Selon les chiffres récents, plus de 433 000 familles vivaient sous le seuil de pauvreté en 2010.
“La pauvreté, que j’ai étudiée durant de nombreuses années, n’est pas seulement une question d’argent. C’est également culturel et se transmet de générations en générations”, expose Nathanson. Il souligne que “nous avons besoin de trouver des outils pour enrayer le lien culturel et générationnel avec la pauvreté.” Et d’ajouter que beaucoup de familles dans le besoin ne songent pas à l’épargne sur le long terme mais au contraire “consomment ce qu’ils gagnent” immédiatement.
“Ils ne pensent qu’à gagner leur vie.
Epargner n’est pas une priorité”, observe Nathanson, également partisan du plan de Herzog. “Je pense que c’est l’une des méthodes les plus efficaces que je connaisse pour enrayer le cycle de la pauvreté.”
“A court-terme, cela ponctionnera dans les caisses du gouvernement, mais à longterme cela permettra de faire des économies, car avec la baisse de la pauvreté, l’Etat pourra réduire les sommes versées pour les allocations et autres aides aux revenus.”
Mais malgré l’enthousiasme de Nathanson et de Herzog, le plan dont il s’inspire ne s’est pourtant jamais matérialisé en Grande-Bretagne.

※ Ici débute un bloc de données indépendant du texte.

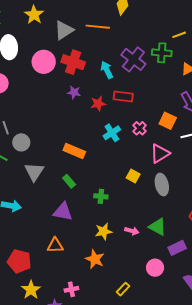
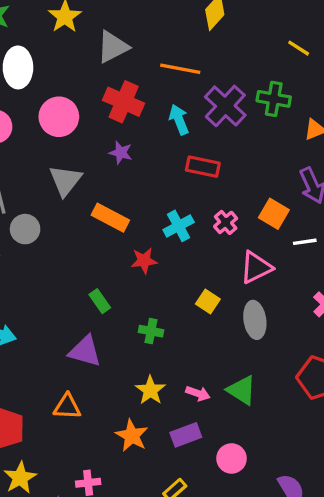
orange line: (98, 27) -> (180, 69), moved
yellow line: (179, 35) -> (299, 48), moved, turned 48
pink circle: (44, 62) -> (59, 117), moved
red star: (98, 104) -> (144, 261), moved
orange rectangle: (74, 151) -> (110, 218), moved
gray triangle: (34, 172) -> (65, 180), moved
yellow star: (104, 231) -> (150, 390), turned -30
purple rectangle: (177, 248) -> (186, 435), moved

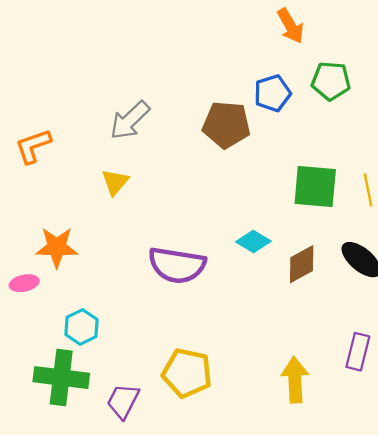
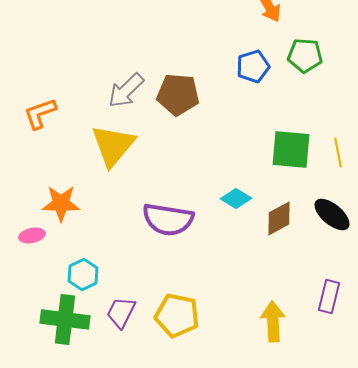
brown pentagon: (226, 125) -> (178, 94), moved
yellow triangle: (115, 182) -> (113, 145), size x1.8
purple trapezoid: (123, 401) -> (121, 312), moved

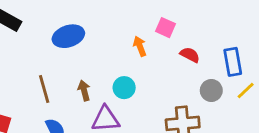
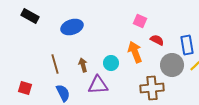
orange arrow: (140, 46) -> (135, 52), moved, size x1.5
gray circle: (211, 90) -> (172, 65), size x1.5

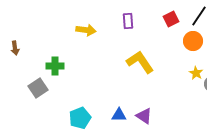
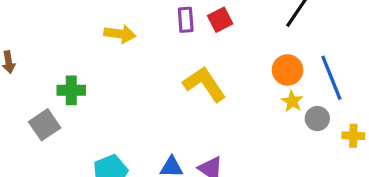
red square: (171, 19) -> (220, 20), moved
orange circle: (193, 41) -> (288, 70), moved

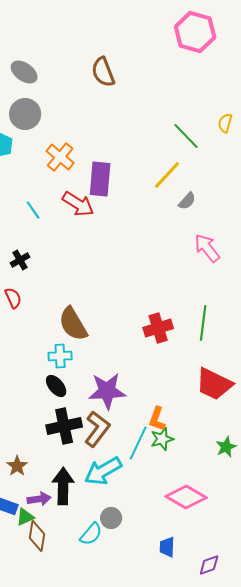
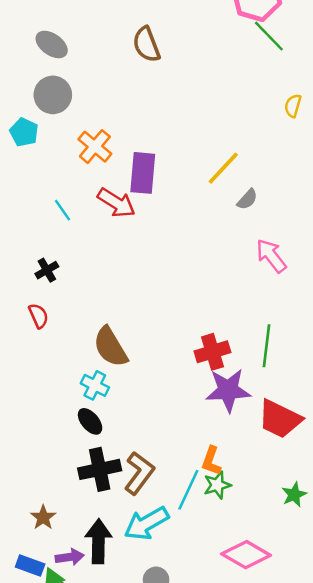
green line: (186, 136) -> (269, 36), moved
cyan cross: (60, 356) -> (95, 385), turned 30
purple star: (107, 391) -> (228, 390), moved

“Ce que nous présentons est un peu différent du modèle britannique”, nuance toutefois Ran Melamed, directeur adjoint de la Politique sociale et de la Communication au sein de Yedid. “Nous souhaitons créer un programme global pour tous les enfants, qui va particulièrement stimuler les familles à bas revenus.”
Selon Melamed, si certaines idées viennent du projet britannique, d’autres ont été reprises de programmes nationaux similaires à l’oeuvre en Nouvelle-Zélande, en Australie et dans d’autres pays.
“C’est formidable d’adopter des idées pour lutter contre la pauvreté en provenance de l’étranger. Mais en même temps, de nombreux pays copient ce que nous faisons ici, en Israël. Et je crois qu’ils peuvent aussi apprendre de nous.”
Melamed souligne aussi qu’une telle idée peut paraître impossible à réaliser mais que Yedid a déjà enregistré certains succès concernant des lois sociales qui requéraient un financement du gouvernement.
Dont un programme pour des déjeuners chauds pour les enfants des familles démunies. Et, argumente-t-il, le plan ne vise pas seulement à donner un coup de pouce économique aux familles défavorisées, il sera également utile pour les familles stables qui songeront alors à économiser.
“Même si vous venez d’une famille riche, vous ne pouvez jamais prévoir ce qui vous attend. Peut-être que votre père va faire faillite ou que vos parents vont divorcer.
Malgré certaines circonstances de la vie, tout le monde en Israël aura une solide base pour débuter sa vie d’adulte.”